The task:
Please gather every line of the rows below that contains the string "חשוון". Case counts.

Provided material below:

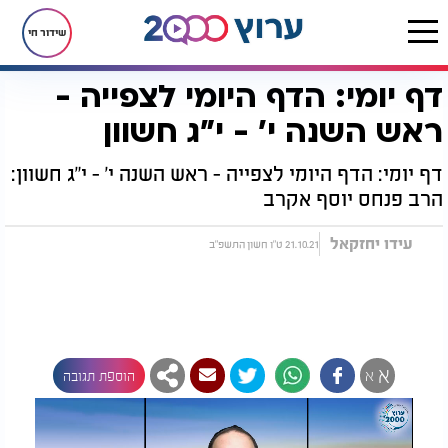
שידור חי
דף יומי: הדף היומי לצפייה -
דף הבית
הדף היומי
מסכת ראש השנה
דף יומי: הדף היומי לצפייה - ראש השנה י' - י"ג חשוון
ראש השנה י' - י"ג חשוון
דף יומי: הדף היומי לצפייה - ראש השנה י' - י"ג חשוון:
הרב פנחס יוסף אקרב
עידו יחזקאל
21.10.21 ט"ו חשון התשפ"ב
א
א
הוספת תגובה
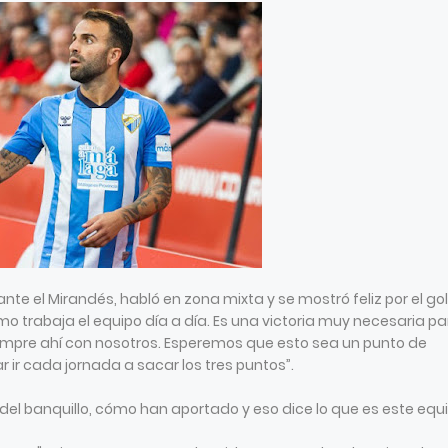
nte el Mirandés, habló en zona mixta y se mostró feliz por el gol,
o trabaja el equipo día a día. Es una victoria muy necesaria pa
empre ahí con nosotros. Esperemos que esto sea un punto de
ar ir cada jornada a sacar los tres puntos”.
del banquillo, cómo han aportado y eso dice lo que es este equ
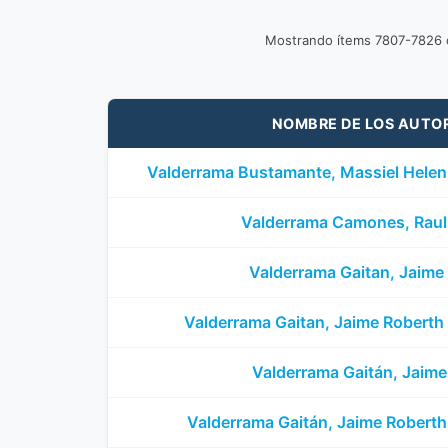
Mostrando ítems 7807-7826
NOMBRE DE LOS AUTO
Valderrama Bustamante, Massiel Helen
Valderrama Camones, Raul
Valderrama Gaitan, Jaime
Valderrama Gaitan, Jaime Roberth
Valderrama Gaitán, Jaime
Valderrama Gaitán, Jaime Roberth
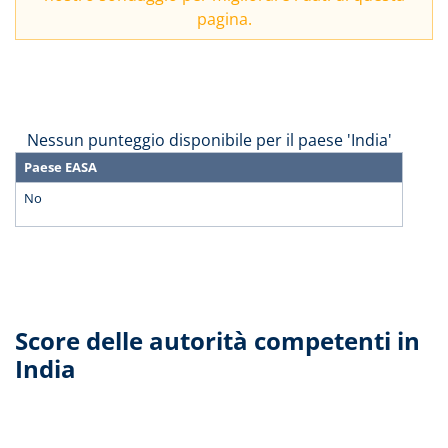
pagina.
Nessun punteggio disponibile per il paese 'India'
Paese EASA
No
Score delle autorità competenti in
India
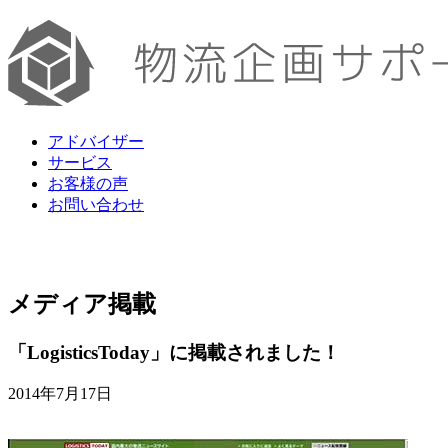
アドバイザー
サービス
お客様の声
お問い合わせ
メディア掲載
「LogisticsToday」に掲載されました！
2014年7月17日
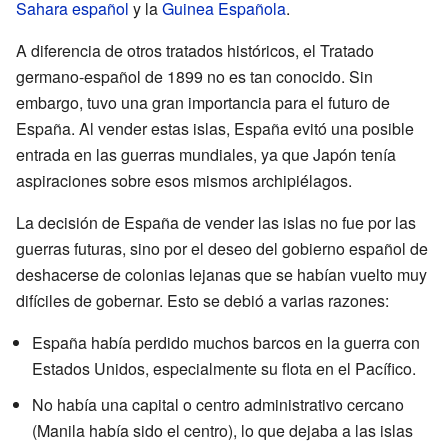
Sahara español
y la
Guinea Española
.
A diferencia de otros tratados históricos, el Tratado
germano-español de 1899 no es tan conocido. Sin
embargo, tuvo una gran importancia para el futuro de
España. Al vender estas islas, España evitó una posible
entrada en las guerras mundiales, ya que Japón tenía
aspiraciones sobre esos mismos archipiélagos.
La decisión de España de vender las islas no fue por las
guerras futuras, sino por el deseo del gobierno español de
deshacerse de colonias lejanas que se habían vuelto muy
difíciles de gobernar. Esto se debió a varias razones:
España había perdido muchos barcos en la guerra con
Estados Unidos, especialmente su flota en el Pacífico.
No había una capital o centro administrativo cercano
(Manila había sido el centro), lo que dejaba a las islas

End of Provided material.

Exercise answer:
דף יומי: הדף היומי לצפייה - ראש השנה י' - י"ג חשוון
ראש השנה י' - י"ג חשוון
דף יומי: הדף היומי לצפייה - ראש השנה י' - י"ג חשוון:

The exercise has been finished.